• DOCUMENT SEGMENT:
* START *
On the other hand, in user dependent samples a set of items is paired with the samples of the same subject to measure the accuracy and compare the values. Values in the user dependent samples affect other values in the same sample. For example, a group of researchers are studying the effect of emotion triggering videos on depressed people. To do so effectively, the researchers will record the details of the depressed individuals before watching the videos and then compare it with the details of the same depressed individual after watching the videos. In this case, the data is user dependent because researchers are comparing a sample of data with the same sample of data in different situations.

Biometrics technology follows user-dependent sampling process. To validate scanned biometrics, the user’s scanned image is compared with the same user’s biometrics stored in the system. For example, if the user logs into the system using their fingerprint, the systems measures the similarity between the scanned fingerprint and the fingerprint registered for the user that is stored in the system’s database. Validating biometrics is accomplished using the universal background model (UBM). UBM is a commonly used with Gaussian mixture model (GMM) that is used as a discriminative approach, where the authenticity of the sample is determined by running a comparison between user dependent characteristics and a sample of all other users. As proven by other researchers, UBM is helpful in speaker-independent models, and is trained to use big data collected from diverse subjects [2,3,4].

Figure 1 shows the enrolment and verification process, where the first step in registering biometrics is to capture the user’s biometrics. The scanned biometrics are then processed by the system and its distinctive characteristics are recognised and registered in the system’s database to be used in the comparison process. The system follows certain steps to verify the scanned user’s face during the log in process. Unique features for the scanned biometrics are recognised and compared with the biometrics stored in the system’s database. The system successfully logs the user in once the scanned biometrics is matched with the stored biometrics.

Figure 1. Biometric enrolment and verification process.

Different measurements could be used for biometric systems performance evaluation. For example, the receiver operating characteristic (ROC) curve examines a model accuracy and ability to differentiate between authentication cases (i.e., acceptance and rejection). The ROC curve plots true acceptance rate versus false rejection rate [5]. Through ROC, all possible threshold values could be analysed to set the level of a system security [6].
* END *
• WHAT THIS EXERCISE ASKS:
**1)** Return the part of the biometrics excerpt starting at "Biometrics technology follows" and ending at "diverse subjects [2,3,4].".
**2)** According to the biometrics excerpt, what does the ROC curve plot?
**3)** Do these statements agree with the biometrics excerpt? Answer yes or no for each, quoting the deciding words.
(a) Biometrics technology follows a user-independent sampling process.
(b) Biometrics are validated using the universal background model.
(c) The system logs the user in before the scanned biometrics are matched with the stored ones.
Rely solely on the biometrics excerpt.

• SUPPLIED INFORMATION:
* START *
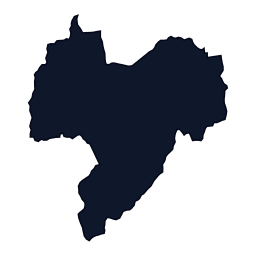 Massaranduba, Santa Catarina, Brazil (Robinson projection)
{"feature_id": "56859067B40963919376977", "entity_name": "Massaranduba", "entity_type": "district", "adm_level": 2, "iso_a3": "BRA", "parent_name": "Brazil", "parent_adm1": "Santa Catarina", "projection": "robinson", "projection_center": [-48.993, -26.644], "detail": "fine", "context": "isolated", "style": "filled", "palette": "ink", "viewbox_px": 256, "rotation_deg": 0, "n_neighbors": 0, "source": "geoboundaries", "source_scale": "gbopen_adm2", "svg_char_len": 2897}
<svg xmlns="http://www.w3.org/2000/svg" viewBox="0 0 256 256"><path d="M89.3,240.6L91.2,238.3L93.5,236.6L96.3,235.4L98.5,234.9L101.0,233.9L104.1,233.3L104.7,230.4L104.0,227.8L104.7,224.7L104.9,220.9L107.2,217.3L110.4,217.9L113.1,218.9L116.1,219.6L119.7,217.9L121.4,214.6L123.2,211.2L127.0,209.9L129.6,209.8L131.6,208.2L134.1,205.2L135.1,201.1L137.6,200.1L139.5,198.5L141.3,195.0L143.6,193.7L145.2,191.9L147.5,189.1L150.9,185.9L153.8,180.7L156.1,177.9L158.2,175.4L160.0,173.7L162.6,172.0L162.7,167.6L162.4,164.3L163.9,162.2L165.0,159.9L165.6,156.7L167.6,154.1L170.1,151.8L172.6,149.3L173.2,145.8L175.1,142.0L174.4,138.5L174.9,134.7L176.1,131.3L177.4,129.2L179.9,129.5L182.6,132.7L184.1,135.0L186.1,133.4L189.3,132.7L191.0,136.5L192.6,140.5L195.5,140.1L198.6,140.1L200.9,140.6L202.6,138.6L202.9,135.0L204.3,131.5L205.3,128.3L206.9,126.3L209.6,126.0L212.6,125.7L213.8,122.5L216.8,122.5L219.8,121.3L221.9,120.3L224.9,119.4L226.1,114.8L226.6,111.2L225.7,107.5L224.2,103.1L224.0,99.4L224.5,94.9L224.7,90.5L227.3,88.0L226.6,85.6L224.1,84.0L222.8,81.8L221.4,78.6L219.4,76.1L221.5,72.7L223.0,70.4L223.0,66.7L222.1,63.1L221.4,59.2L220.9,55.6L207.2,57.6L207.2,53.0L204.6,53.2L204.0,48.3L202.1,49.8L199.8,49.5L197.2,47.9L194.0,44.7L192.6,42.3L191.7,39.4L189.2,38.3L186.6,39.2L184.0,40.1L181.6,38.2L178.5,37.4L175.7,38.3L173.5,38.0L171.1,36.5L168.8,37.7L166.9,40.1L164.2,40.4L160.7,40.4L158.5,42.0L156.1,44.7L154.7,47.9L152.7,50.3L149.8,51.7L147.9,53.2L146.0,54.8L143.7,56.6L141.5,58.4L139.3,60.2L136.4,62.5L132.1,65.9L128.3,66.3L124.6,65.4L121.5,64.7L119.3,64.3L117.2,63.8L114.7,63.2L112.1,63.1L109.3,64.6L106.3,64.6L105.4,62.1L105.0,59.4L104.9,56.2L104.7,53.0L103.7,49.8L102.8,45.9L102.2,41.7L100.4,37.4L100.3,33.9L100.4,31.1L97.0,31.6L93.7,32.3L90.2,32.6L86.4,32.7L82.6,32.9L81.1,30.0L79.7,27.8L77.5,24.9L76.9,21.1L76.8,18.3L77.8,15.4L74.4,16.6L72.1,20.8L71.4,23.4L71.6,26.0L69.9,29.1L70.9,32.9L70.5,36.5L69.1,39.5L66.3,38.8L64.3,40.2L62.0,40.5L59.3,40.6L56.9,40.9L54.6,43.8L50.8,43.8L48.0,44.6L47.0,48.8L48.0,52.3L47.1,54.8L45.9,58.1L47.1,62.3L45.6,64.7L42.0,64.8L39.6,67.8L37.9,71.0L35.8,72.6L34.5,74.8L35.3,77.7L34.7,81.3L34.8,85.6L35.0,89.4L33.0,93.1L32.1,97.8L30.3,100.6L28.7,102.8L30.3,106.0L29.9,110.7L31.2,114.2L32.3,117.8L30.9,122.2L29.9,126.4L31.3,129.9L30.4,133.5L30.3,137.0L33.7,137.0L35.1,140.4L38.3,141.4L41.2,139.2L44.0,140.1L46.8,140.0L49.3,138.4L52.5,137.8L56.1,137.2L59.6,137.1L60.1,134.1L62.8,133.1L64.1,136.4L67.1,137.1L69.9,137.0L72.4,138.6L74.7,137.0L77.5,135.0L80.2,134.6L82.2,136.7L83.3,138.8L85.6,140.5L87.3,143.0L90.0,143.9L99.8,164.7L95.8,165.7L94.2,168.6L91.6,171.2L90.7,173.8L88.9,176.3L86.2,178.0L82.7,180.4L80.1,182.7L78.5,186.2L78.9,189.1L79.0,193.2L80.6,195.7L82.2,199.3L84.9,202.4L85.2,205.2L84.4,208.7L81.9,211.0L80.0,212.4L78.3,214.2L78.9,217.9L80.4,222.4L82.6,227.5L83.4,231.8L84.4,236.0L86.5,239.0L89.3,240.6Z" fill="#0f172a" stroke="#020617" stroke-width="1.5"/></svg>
* END *
• REPLIES:
**1)**
Biometrics technology follows user-dependent sampling process. To validate scanned biometrics, the user’s scanned image is compared with the same user’s biometrics stored in the system. For example, if the user logs into the system using their fingerprint, the systems measures the similarity between the scanned fingerprint and the fingerprint registered for the user that is stored in the system’s database. Validating biometrics is accomplished using the universal background model (UBM). UBM is a commonly used with Gaussian mixture model (GMM) that is used as a discriminative approach, where the authenticity of the sample is determined by running a comparison between user dependent characteristics and a sample of all other users. As proven by other researchers, UBM is helpful in speaker-independent models, and is trained to use big data collected from diverse subjects [2,3,4].

**2)** True acceptance rate versus false rejection rate.

**3)**
(a) No: "Biometrics technology follows user-dependent sampling process."
(b) Yes: "Validating biometrics is accomplished using the universal background model (UBM)."
(c) No: "The system successfully logs the user in once the scanned biometrics is matched with the stored biometrics."